Ректор посмотрела на меня с удивлением.
— Ну Вы же сказали, что Троекуров звонил, — пояснил я. — Он ведь не просто так звонил.
— Не просто, — ответила Милютина. — Интересовался, кто ты такой. Просил выслать твоё личное дело. Как член попечительского совета академии он имеет на это право. Но, как я уже сказала, меня немного утомили твои приключения. Да и ответственность за тебя я официально больше не несу. И дело твоё засекречено. О чём я Троекурову и сообщила. И отправила его к Ивану Ивановичу, так как теперь за тебя отвечает он, точнее, его организация. Вот пусть у Ивана Ивановича и интересуются.
— А про Милу он не спрашивал?
— Нет. И если у тебя больше нет вопросов, то иди уже. У меня очень много дел в первый день учёбы.
— Один вопрос есть, Анна Алексеевна! Разрешите!
— Хорошо, но быстро.
— Вы сегодня сказали на собрании, что выяснили, кто меня записал на турнир и чуть не убил.
— Записала одна из практиканток. Это дело нехитрое. Она уже уволена и проходит по следствию. А вот кто чуть не убил, мы так и не узнали.
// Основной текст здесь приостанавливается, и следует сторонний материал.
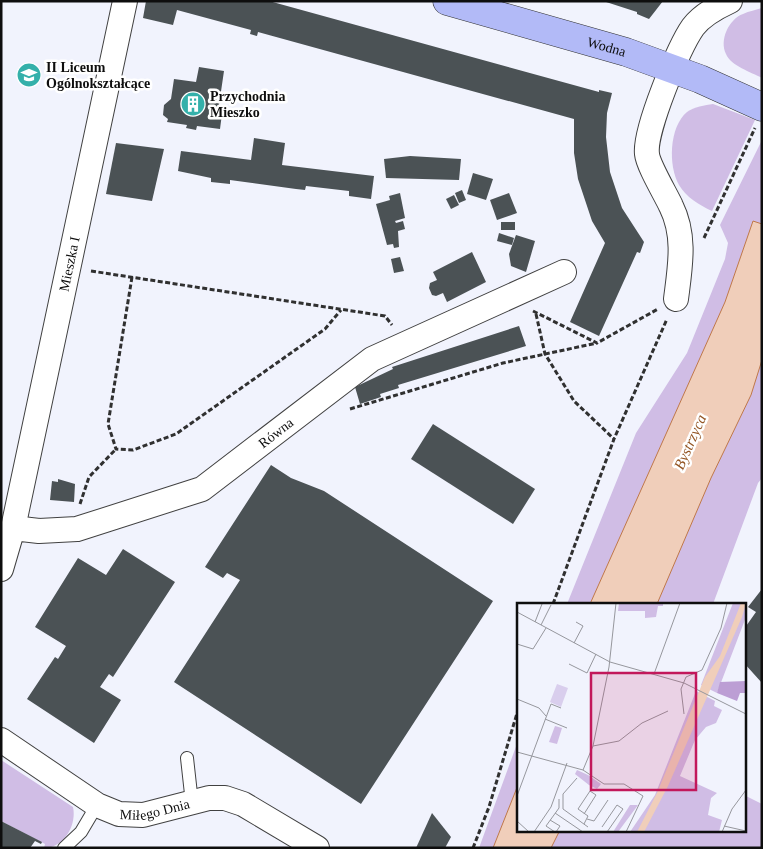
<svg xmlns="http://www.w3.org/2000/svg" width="763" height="849" font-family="Georgia,serif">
<rect width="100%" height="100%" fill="#f1f3fd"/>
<!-- green -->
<g fill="#d0bde5">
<path d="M762,8V78C751,72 731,66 726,54C719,40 729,19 743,14C749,11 756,10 762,8Z"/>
<path d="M713,104L755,120L712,211C699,205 686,197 679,185C668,166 669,127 687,112C694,107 705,105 713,104Z"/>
<path d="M762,140V478L758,483L713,604H567L636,433L687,353L725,259L728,243L720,225Z"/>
<path d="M518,741V830H744V795L762,804V848H479Z"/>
<path d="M1,760L73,807C77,825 64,848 44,848L45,844L1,821Z"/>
</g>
<!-- water -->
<g fill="#f0ceba" stroke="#bf7849">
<path d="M753,221L762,224V360L751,395L711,478L657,604H590L725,302Z"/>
<path d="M518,785V830H560L551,848H493Z"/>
</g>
<!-- building -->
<g fill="#4b5255">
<path d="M146,1H269L599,92V90L612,93L607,113L606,137L610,172L622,208L644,242L640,253L637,252L599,336L570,322L605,243L592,221L578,179L574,153V119L258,32L257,36L250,34L251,30L177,10L173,25L143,18Z"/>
<path d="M603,1H663L649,19L637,14V12Z"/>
<path d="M199,67L224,71L219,105L223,106L220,129L197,126L196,130L186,128L187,125L167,122L168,119L163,115L164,105L171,99L174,79L196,82Z"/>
<path d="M254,138L285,143L282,165L374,176L371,199L349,196V191L306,186L305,190L296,189L230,180V184L211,182V178L178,171L181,151L251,160Z"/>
<path d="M116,143L164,149L152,201L106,194Z"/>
<path d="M410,156L461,159L459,180L386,178L384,159Z"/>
<path d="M473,173L493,179L486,200L467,194Z"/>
<path d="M462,190L466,200L459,203L455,193Z"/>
<path d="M400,193L405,218L395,221L396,223L403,221L405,229L398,231L399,247L394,248L393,244L387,245L376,204L390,200L389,196Z"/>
<path d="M509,193L517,213L497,220L490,200Z"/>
<path d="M454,195L459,205L451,209L446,199Z"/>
<rect x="501" y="222" width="14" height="8"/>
<path d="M499,233L514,238L512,245L497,241Z"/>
<path d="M516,235L535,241L526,272L511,266L509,254Z"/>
<path d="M472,252L486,282L447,302L443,293L436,296L432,295L429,288L430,283L437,280L433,272Z"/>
<path d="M400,257L404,271L394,273L391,259Z"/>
<path d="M519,326L526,346L398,385L399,388L380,394L381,397L360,404L355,387L393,369L392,367Z"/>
<path d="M433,424L535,489L513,524L411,459Z"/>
<path d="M271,465L291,478L324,491L493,601L361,804L174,682L240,580L227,573L223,578L205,567Z"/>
<path d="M58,479L75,484L74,502L50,500L52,481L58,482Z"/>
<path d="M123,549L175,582L113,677L109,674L100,687L121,700L94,743L27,699L55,657L58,659L66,646L35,627L78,558L106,575Z"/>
<path d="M762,589V683L744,663V629L756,612L748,607Z"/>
<path d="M432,813L451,837L445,848H416Z"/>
<path d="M1,821L42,842L41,844L35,841L30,848H1Z"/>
</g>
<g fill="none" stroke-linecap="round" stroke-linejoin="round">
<defs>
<g id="lane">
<path d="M187,758L192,803"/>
<path d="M64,848L81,832L97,805"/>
</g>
<g id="street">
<path d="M676,299C680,267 686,236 671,206C666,195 648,165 647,154C644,131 679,47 693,27C702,15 717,7 730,1"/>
<path id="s1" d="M13,528L125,1"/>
<path id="s2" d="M1,569L13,528L39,531L77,529L202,489L372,359L564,272"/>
<path id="s3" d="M1,740L97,805L119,814L143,815L209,798H225L243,804L317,848"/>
</g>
<g id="secondary">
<path id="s4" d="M447,1L626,52L700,79L762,107"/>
</g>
</defs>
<!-- lane casing -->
<use href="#lane" stroke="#414141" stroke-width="14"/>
<!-- street casing -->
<use href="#street" stroke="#414141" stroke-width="26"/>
<!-- secondary casing -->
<use href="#secondary" stroke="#303030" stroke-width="29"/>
<!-- path -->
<g stroke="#303030" stroke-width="3" stroke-dasharray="5 2.5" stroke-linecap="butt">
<path d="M704,238L755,128"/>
<path d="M91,271L385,316L392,325"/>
<path d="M132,277L108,424L116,449L133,450L176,434L325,329L341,310"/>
<path d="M533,311L597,343L658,309"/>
<path d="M536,314L545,354L574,401L614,439"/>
<path d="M350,409L503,363L597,343"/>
<path d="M80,504L89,477L116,449"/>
<path d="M553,604L614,439L667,319"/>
<path d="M473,848L489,807L518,710"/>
</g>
<!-- lane -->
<use href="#lane" stroke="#fff" stroke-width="12"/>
<!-- street -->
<use href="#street" stroke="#fff" stroke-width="24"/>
<!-- secondary -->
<use href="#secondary" stroke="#b2baf7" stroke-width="28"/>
</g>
<!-- icons -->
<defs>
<symbol id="school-disc" viewBox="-11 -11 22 22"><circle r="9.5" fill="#34b0aa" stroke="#fff"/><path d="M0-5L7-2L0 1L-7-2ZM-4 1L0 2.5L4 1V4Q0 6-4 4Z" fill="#fff"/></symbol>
<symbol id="building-disc" viewBox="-11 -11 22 22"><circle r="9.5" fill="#34b0aa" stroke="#fff"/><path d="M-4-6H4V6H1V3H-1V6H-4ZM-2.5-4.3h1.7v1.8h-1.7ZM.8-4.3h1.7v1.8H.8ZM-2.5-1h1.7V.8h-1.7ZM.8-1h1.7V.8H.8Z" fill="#fff"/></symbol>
</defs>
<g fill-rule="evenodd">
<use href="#school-disc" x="15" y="61" width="28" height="28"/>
<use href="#building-disc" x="179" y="90" width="28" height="28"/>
</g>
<g text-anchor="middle" stroke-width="5" stroke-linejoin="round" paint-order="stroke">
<!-- street labels -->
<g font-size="14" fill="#0e0e0e" stroke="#fff">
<text dy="5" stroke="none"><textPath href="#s4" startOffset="166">Wodna</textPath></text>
<text dy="5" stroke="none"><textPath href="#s1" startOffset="270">Mieszka I</textPath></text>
<text dy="5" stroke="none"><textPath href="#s2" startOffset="331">Równa</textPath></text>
<text dy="5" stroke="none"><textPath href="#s3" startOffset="176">Miłego Dnia</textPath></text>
</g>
<!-- poi labels -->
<g font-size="14" font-weight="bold" fill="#0e0e0e" stroke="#fff" text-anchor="start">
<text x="46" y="72">II Liceum<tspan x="46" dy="16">Ogólnokształcące</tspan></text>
<text x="210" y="101">Przychodnia<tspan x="210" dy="16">Mieszko</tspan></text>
</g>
<!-- water labels -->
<g font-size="15" font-style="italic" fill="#935524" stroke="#fff">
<text transform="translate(690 442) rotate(-66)" y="5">Bystrzyca</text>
</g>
</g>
<!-- overview -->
<g transform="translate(517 603)">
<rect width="229" height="229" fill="#f1f3fd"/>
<path d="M102,0H146V3H141L139,14L128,15V8H101ZM216,0H229V14L200,90L184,82ZM179,88L198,98L197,103L205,107L199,120L189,124L178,137L163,173L200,190L194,195L191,212L205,217L202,229H113L138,192ZM38,123L45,125L40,141L32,139ZM60,167L71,172L84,181L80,186L72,182L58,171ZM113,202H121L101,229H96Z" fill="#d0bde5"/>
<path d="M229,78V90H223L220,98L200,90L203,79Z" fill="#bc9ed4"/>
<path d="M40,81L51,85L44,104L33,99Z" fill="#d9ceed"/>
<path d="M224,0H229L225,14L151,183L127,229H120L140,190L188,74L203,53Z" fill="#f0ceba"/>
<path fill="none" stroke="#96979d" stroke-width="1" d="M0,9L93,59L167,80L229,111M18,19L25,1M24,22L34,2M57,40L66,23L59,19M0,41L16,46L29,25M52,61L70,70L79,51M137,71L163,0M0,96L22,105L29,113M167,111L164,86L169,74L185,67L204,25L210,0M28,116L50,125M76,143L92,64L99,0M0,149L66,167L76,143L102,138L125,120L151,108M66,167L87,181H107L126,193L109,229M60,175L46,191V206L71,224M0,193L34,101L44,105M38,210L66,229M70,216L77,218L91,197M33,217L43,223L39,229M0,218L12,229M67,221L71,213L61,206L73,188L79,192L67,211M207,223L229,228M85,224L100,202L106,206L90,229M17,229L34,204L50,160M38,229L29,223L42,205V196M205,229L215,206L229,187"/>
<path fill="#c2185b" fill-opacity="0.15" stroke="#c2185b" stroke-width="2.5" d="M74,70H179V187H74Z"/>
<rect width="229" height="229" fill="none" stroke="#0e0e0e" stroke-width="2.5"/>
</g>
<!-- border -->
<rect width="763" height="849" fill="none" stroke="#0e0e0e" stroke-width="5"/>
</svg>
Знаем, лишь, что это был сильный менталист, который сидел на трибуне, и он специально ради этого пришёл. Но больше такого не случится. Мы в несколько раз подняли уровень безопасности в академии.
— Но как практикантка жеребьёвку нужную организовала? — удивился я. — Если Пётр невиновен, то как это было возможно сделать?
— Как выяснилось — несложно. Пётр не одарённый. На него повлиять сильному менталисту — проще простого. Когда готовились к жеребьёвке, практикантка проследила, чтобы бумажки, на которых были твоя фамилия и Левашова, не попали в барабан. Их просто туда не положили. А потом во время жеребьёвки менталист в определённый момент внушил Петру, что он видит бумажки именно с вашими фамилиями. Вот он их и произнёс. А когда все бумажки закончились, два участника остались неназванными. Решили, что бумажки с их именами потерялись, и они составили последнюю пару. Вот так всё просто. А теперь иди.
— Спасибо, что рассказали. Я очень рад, что Пётр оказался невиновен.
— Я тоже, — ответила Милютина и вернулась к работе — её пальцы снова застучали по клавиатуре ноутбука, а я тихо и осторожно покинул кабинет.
Раз уж Глеб решил уступить нам с Милой комнату на вечер, мы отправились в ресторан пораньше, чтобы соответственно пораньше вернуться в общежитие. В «Тройку» попасть мы не смогли. Туда действительно нужно было записываться заранее — очень уж популярным оказалось место. Конечно, особо уважаемые члены общества могли прийти и без записи, или предупредив звонком за час, чтобы подготовили столик, но таким, как мы с Милой, записываться надо было примерно за неделю.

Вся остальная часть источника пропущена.